Lorsque j’ai grandi, dans les années 1960 et 1970, une telle belligérance était démodée et les récits des massacres de civils allemands pendant la Première Guerre mondiale avaient été dépassés par le génocide nazi et, dans la mesure où on s’en souvenait, ils étaient rejetés comme de la propagande de guerre exagérée dans un conflit pour lequel toutes les parties étaient considérées comme plus ou moins également responsables. Tel était le message du film Oh ! What a Lovely War, qui montrait de jeunes recrues naïves attirées vers le massacre par des slogans chauvins et une vision glamour du front occidental.

Les émotions fortes de 1914 ont été rejetées comme de l’hystérie de guerre – en ignorant largement le fait que les atrocités allemandes n’étaient que trop réelles – et il n’y avait rien de mal ou d’hystérique à être en colère contre les massacres de civils.

La réaction furieuse à l’invasion russe de l’Ukraine le 24 février est très similaire à celle provoquée par l’invasion allemande de la Belgique neutre le 4 août 1914. Même le président Vladimir Poutine, avec ses affirmations machistes et incohérentes selon lesquelles l’Ukraine est dirigée par des nazis locaux qui se livrent à un génocide contre la minorité russophone, a plus qu’une vague ressemblance avec le Kaiser Guillaume 11, qui s’est lui aussi engagé dans une guerre qu’il avait peu de chances de gagner.

La tentative de Poutine de diaboliser le gouvernement ukrainien en le faisant passer pour un nazi néophyte enclin à la violence rappelle l’auto-justification inepte de l’empereur après la destruction de Louvain : bien que son cœur saigne pour la Belgique, il attribue ce qui s’est passé aux “actions criminelles et barbares des Belges”.

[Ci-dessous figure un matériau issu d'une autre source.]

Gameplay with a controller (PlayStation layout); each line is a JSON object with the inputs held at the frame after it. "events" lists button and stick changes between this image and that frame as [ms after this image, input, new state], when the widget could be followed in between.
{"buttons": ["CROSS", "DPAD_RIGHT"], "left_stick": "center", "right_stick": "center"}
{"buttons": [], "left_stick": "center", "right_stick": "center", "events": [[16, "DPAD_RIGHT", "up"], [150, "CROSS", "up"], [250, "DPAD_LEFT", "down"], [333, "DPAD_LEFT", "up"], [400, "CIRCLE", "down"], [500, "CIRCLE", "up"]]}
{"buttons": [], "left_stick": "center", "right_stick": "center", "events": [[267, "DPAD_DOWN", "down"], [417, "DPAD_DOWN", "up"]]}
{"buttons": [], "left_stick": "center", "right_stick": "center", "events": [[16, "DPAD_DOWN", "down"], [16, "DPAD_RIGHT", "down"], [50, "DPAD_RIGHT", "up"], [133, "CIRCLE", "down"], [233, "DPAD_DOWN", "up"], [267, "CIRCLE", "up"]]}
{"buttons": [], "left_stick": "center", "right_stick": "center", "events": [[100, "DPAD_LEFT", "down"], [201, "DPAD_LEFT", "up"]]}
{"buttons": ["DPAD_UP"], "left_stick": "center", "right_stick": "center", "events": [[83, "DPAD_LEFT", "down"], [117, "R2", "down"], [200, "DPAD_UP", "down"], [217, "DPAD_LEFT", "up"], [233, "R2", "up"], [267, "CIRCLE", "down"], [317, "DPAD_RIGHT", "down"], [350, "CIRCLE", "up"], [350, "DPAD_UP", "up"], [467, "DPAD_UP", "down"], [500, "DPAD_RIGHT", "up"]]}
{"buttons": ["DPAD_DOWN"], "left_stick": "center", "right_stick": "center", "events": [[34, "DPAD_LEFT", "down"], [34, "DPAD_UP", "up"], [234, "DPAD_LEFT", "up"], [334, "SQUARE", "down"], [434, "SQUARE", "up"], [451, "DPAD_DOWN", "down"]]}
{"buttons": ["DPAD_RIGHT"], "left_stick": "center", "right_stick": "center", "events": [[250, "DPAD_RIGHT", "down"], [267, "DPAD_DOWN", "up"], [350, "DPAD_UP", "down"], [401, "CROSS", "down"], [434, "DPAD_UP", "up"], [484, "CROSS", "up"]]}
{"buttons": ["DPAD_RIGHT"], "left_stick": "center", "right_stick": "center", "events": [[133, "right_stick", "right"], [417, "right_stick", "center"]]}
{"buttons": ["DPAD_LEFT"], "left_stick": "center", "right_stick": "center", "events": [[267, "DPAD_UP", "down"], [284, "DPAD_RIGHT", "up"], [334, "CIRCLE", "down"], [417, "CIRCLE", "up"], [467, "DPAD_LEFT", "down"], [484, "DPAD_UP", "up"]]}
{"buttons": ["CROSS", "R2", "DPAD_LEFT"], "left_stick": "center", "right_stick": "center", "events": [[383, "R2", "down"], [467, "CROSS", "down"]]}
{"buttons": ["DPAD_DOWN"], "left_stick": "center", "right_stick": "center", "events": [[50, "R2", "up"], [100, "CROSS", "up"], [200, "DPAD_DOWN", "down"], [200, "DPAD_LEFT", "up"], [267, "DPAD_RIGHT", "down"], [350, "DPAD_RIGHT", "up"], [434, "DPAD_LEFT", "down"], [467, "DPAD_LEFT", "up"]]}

Un siècle plus tard, les Allemands et les Russes ont montré qu’ils avaient été pris au dépourvu par la rage et la condamnation internationales de leur comportement. Les Russes ont été incapables de décider si une maternité à Marioupol avait été dynamitée par les Ukrainiens eux-mêmes ou s’il s’agissait d’un poste militaire ukrainien que les forces russes avaient détruit à juste titre.

Cela a été dénoncé comme une façon de faire la guerre particulièrement russe, mais tous les bombardements de villes dont j’ai été témoin, de Gaza à Douma à Damas et Alep en passant par Raqqa et Mossoul, se terminent par le massacre de civils. La différence dans les cas de la Belgique et de l’Ukraine est que l’indignation du reste du monde est plus intense et soutenue.

Le danger est que la réaction compréhensible à la boucherie de civils se transforme en une russophobie généralisée qui laisse Poutine s’en tirer à bon compte et rend très difficile de mettre fin à la guerre. Ainsi, les propriétaires de Facebook et d’Instagram vont autoriser les utilisateurs de certains pays à dire “Mort à Poutine” et à exprimer des slogans similaires sur la mort des soldats russes, mais pas des civils.

C’est l’équivalent moderne des cris populaires “Pendez le Kaiser” qui sont devenus un slogan vers la fin de la Première Guerre mondiale. Mais cette diabolisation totale d’un ennemi a un prix, car elle rend tout compromis impossible et garantit que les guerres seront menées jusqu’à leur terme. Les cartes patriotiques les plus grossières deviennent des atouts. La flexibilité diplomatique est clouée au pilori comme une trahison. Les erreurs grossières et impromptues du Kaiser et de Poutine sont masquées par le sentiment que la nation entière est en danger.

C’était le schéma mortel en 1914. “Plus les Alliés déclaraient que leur objectif était la défaite du militarisme allemand” et la fin de leur dynastie régnante, écrivait Barbara Tuchman dans les Canons d’août, à propos du premier mois de la Première Guerre mondiale, “plus l’Allemagne déclarait son serment éternel de ne pas déposer les armes avant la victoire totale”.